#### TASK DIRECTIONS
Only the lines with "shift" in them need to be copied from the listing.
Segment Start: DATA FOR THE TASK
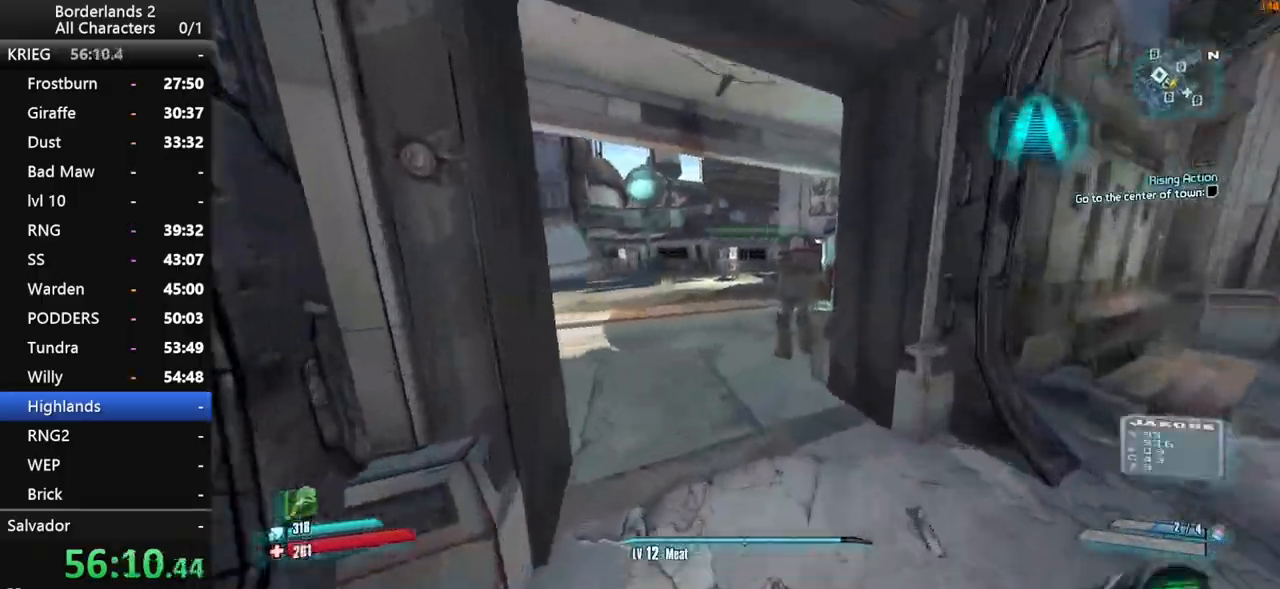
{"keys": ["1", "shift", "w"], "mouse": [], "mouse_move": "left", "events": [[266, "2", "up"], [316, "shift", "down"], [416, "1", "down"]]}
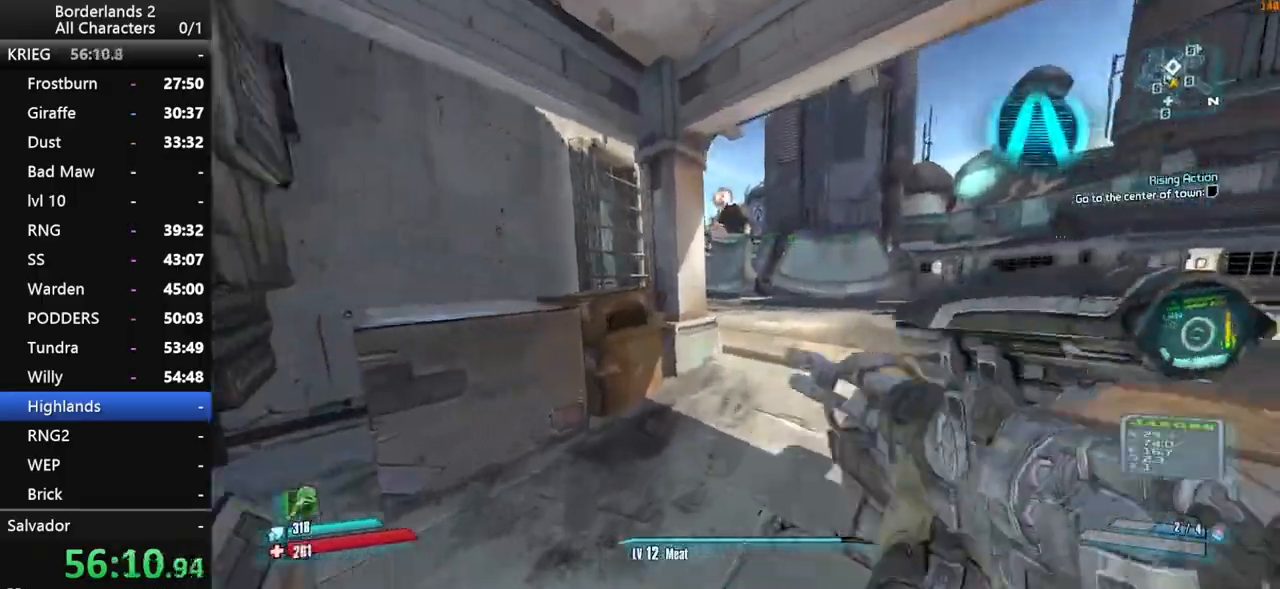
{"keys": ["shift", "w"], "mouse": [], "mouse_move": "still", "events": [[250, "1", "up"]]}
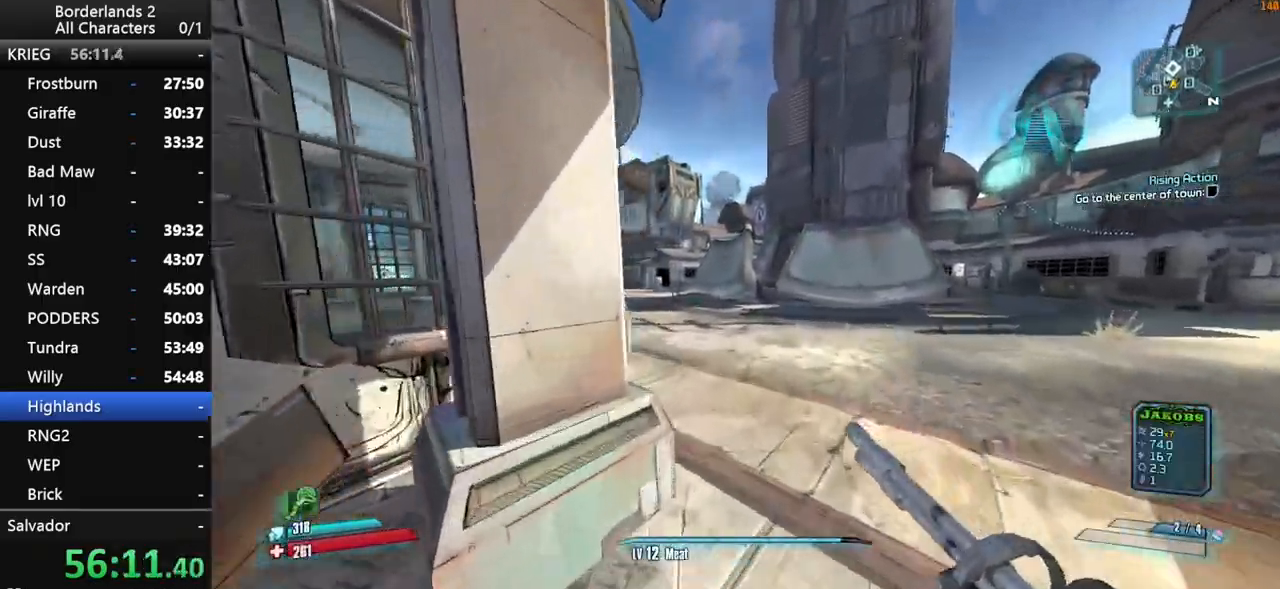
{"keys": ["w"], "mouse": [], "mouse_move": "still", "events": [[216, "shift", "up"]]}
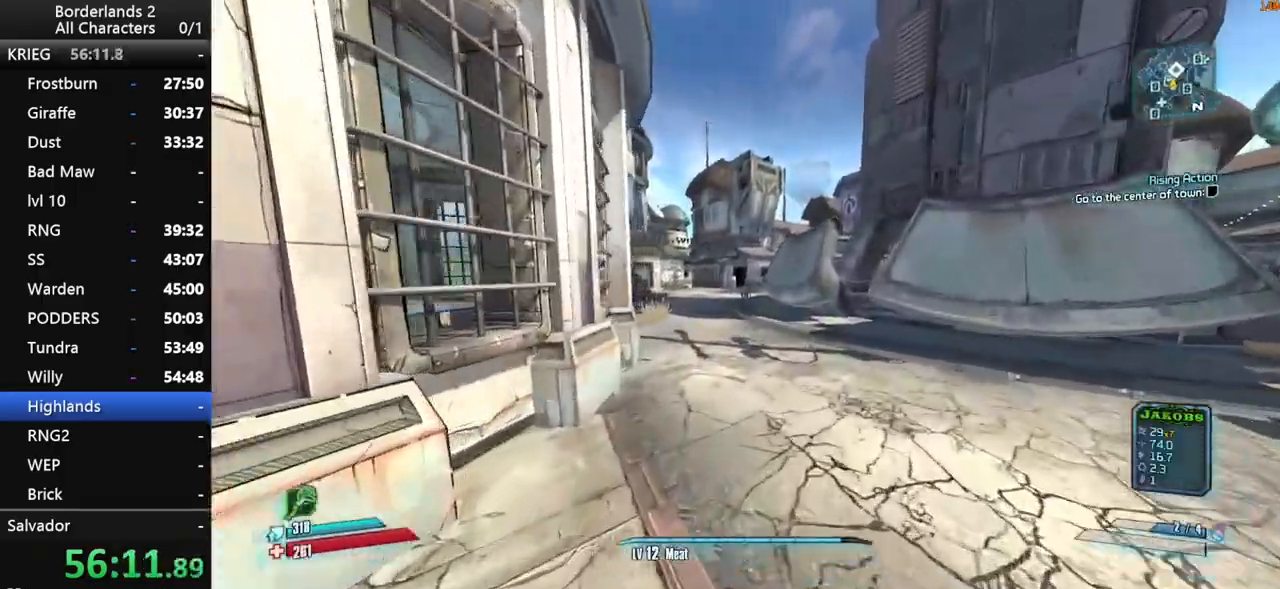
{"keys": ["space", "w"], "mouse": [], "mouse_move": "still", "events": [[233, "space", "down"]]}
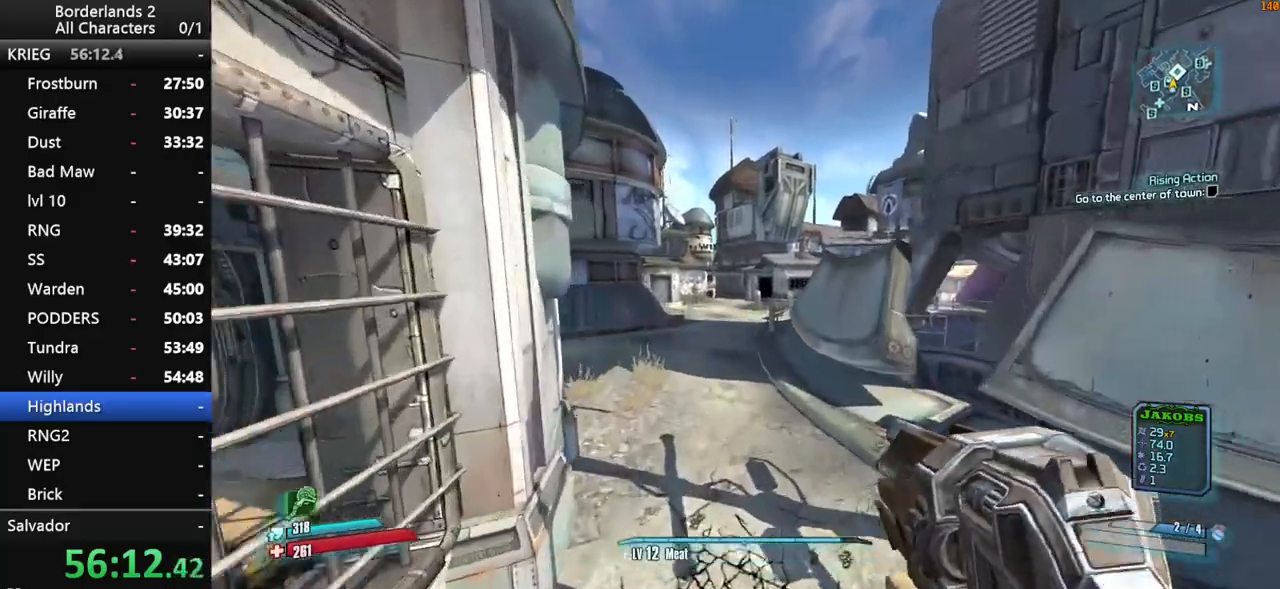
{"keys": ["1", "w"], "mouse": [], "mouse_move": "still", "events": [[50, "space", "up"], [333, "3", "down"], [383, "1", "down"], [483, "3", "up"]]}
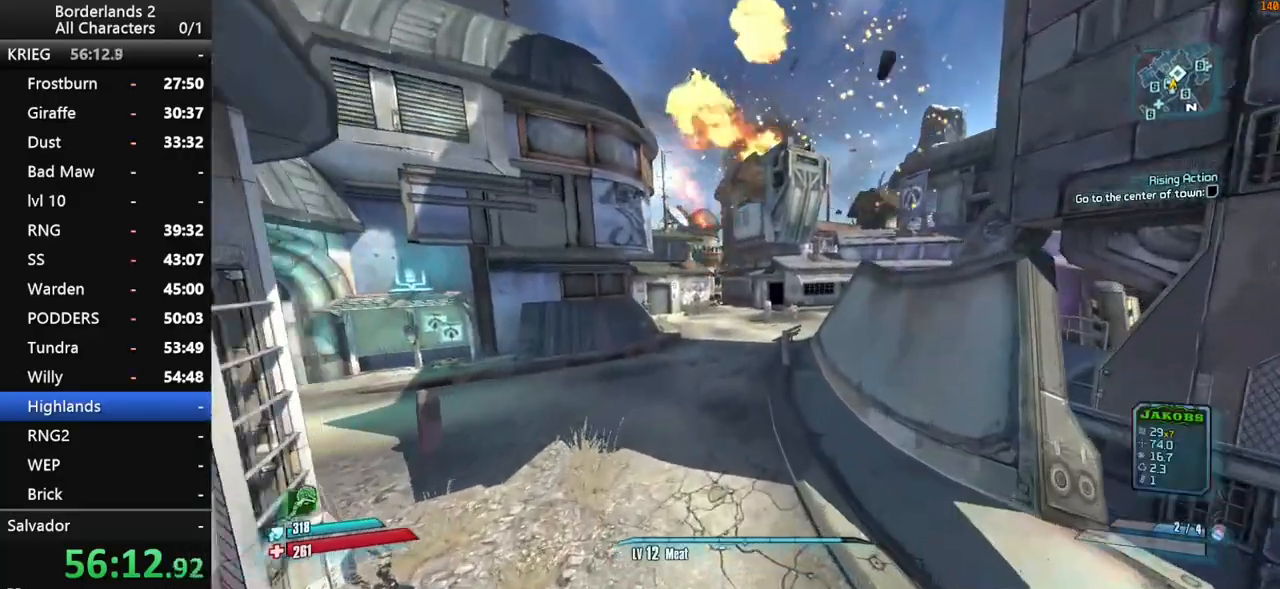
{"keys": ["w"], "mouse": [], "mouse_move": "still", "events": [[33, "1", "up"]]}
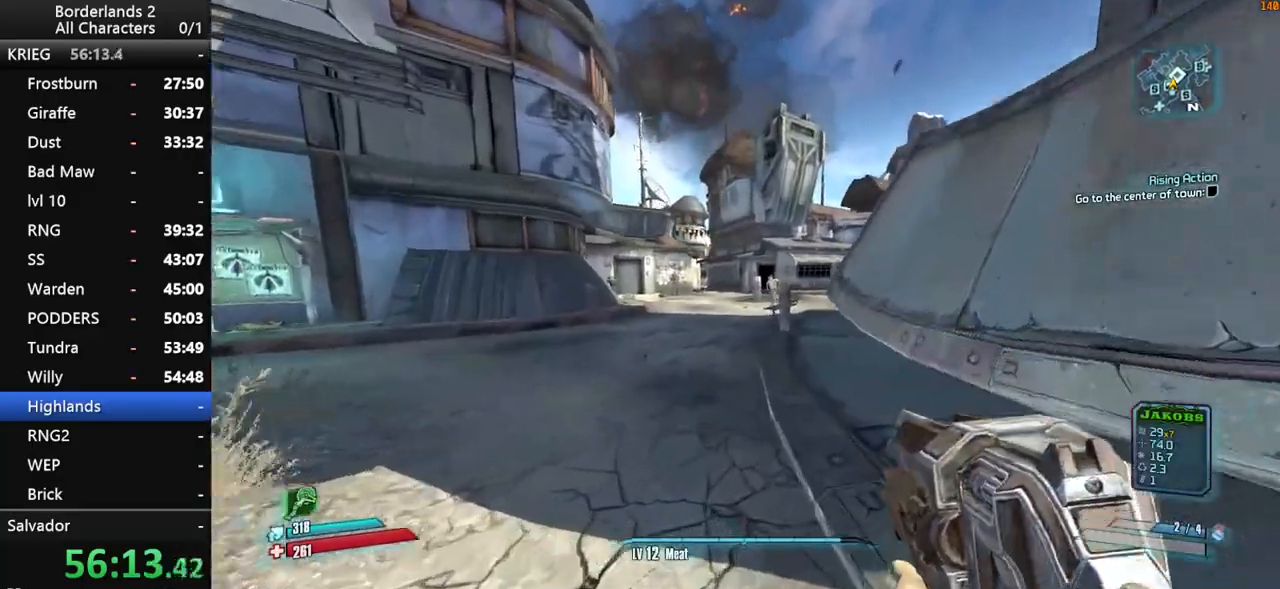
{"keys": ["w"], "mouse": [], "mouse_move": "right", "events": [[183, "space", "down"], [366, "space", "up"]]}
Segment End: DATA FOR THE TASK
#### ANSWER SPACE
{"keys": ["1", "shift", "w"], "mouse": [], "mouse_move": "left", "events": [[266, "2", "up"], [316, "shift", "down"], [416, "1", "down"]]}
{"keys": ["shift", "w"], "mouse": [], "mouse_move": "still", "events": [[250, "1", "up"]]}
{"keys": ["w"], "mouse": [], "mouse_move": "still", "events": [[216, "shift", "up"]]}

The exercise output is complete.